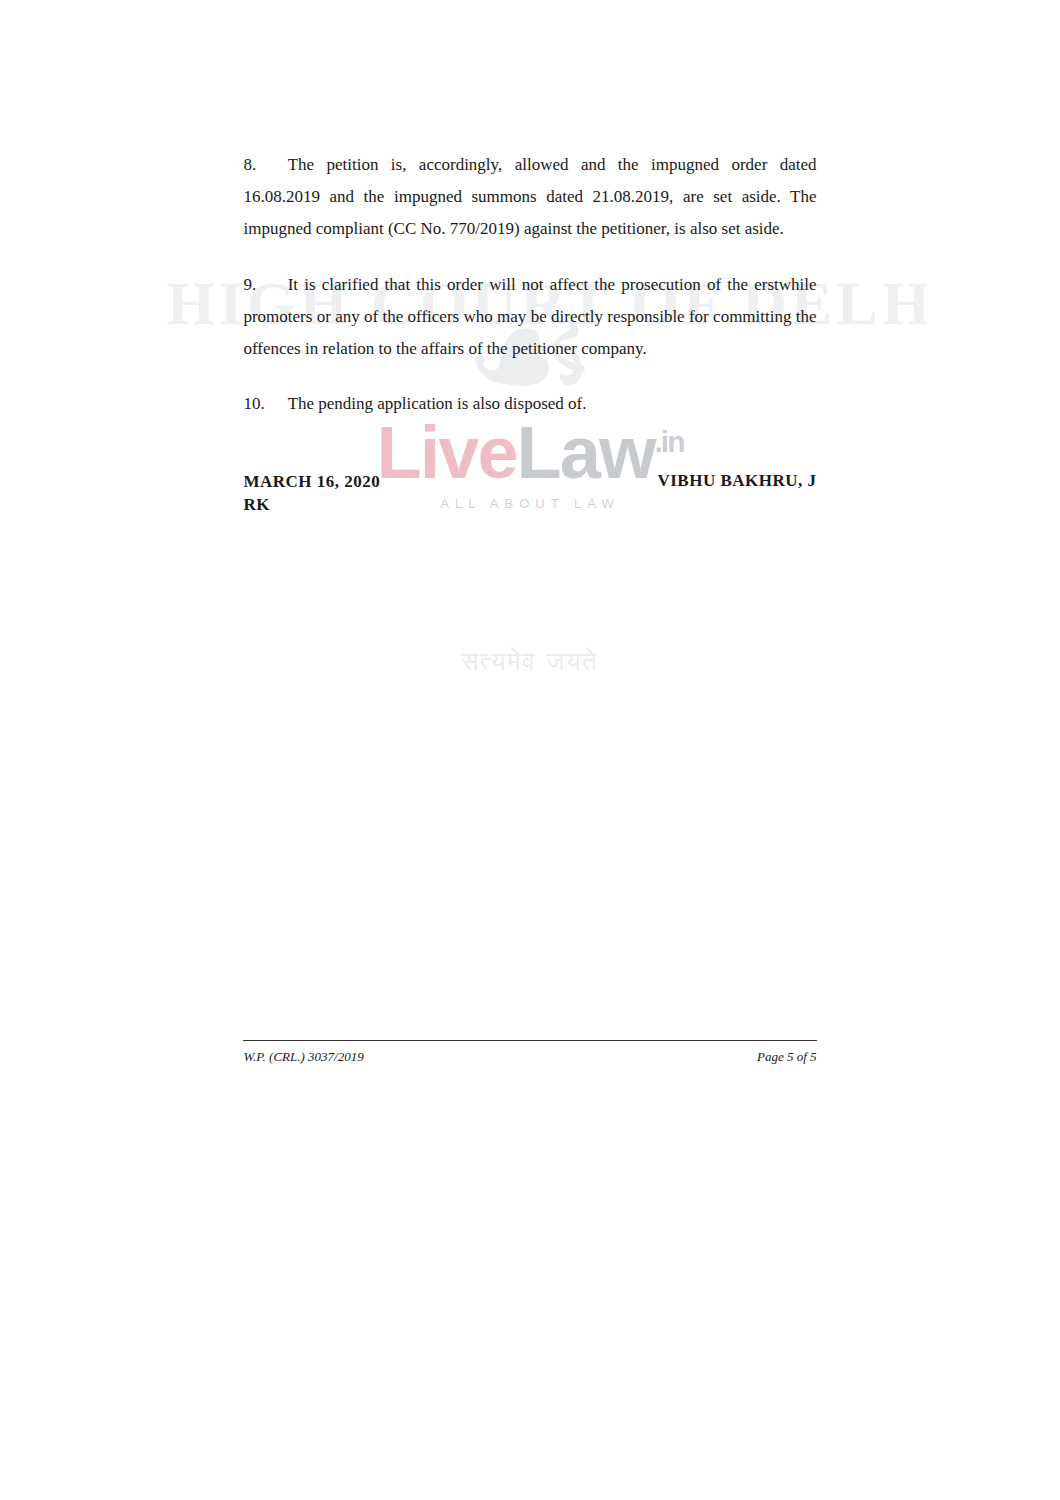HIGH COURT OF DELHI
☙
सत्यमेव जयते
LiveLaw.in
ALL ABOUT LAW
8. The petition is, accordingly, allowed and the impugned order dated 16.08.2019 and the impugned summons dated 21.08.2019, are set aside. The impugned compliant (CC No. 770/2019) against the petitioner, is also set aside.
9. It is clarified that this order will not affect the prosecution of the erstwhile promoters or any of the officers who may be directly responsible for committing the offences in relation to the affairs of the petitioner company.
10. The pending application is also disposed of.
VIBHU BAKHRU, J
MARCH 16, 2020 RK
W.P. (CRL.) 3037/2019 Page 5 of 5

□ □ □ □ □ □ □

■ **What you need to do**: Copy every entry exactly, leaving out the pictures.

■ **Response to this task**:
HIGH COURT OF DELHI
☙
सत्यमेव जयते
LiveLaw.in
ALL ABOUT LAW
8. The petition is, accordingly, allowed and the impugned order dated 16.08.2019 and the impugned summons dated 21.08.2019, are set aside. The impugned compliant (CC No. 770/2019) against the petitioner, is also set aside.
9. It is clarified that this order will not affect the prosecution of the erstwhile promoters or any of the officers who may be directly responsible for committing the offences in relation to the affairs of the petitioner company.
10. The pending application is also disposed of.
VIBHU BAKHRU, J
MARCH 16, 2020 RK
W.P. (CRL.) 3037/2019 Page 5 of 5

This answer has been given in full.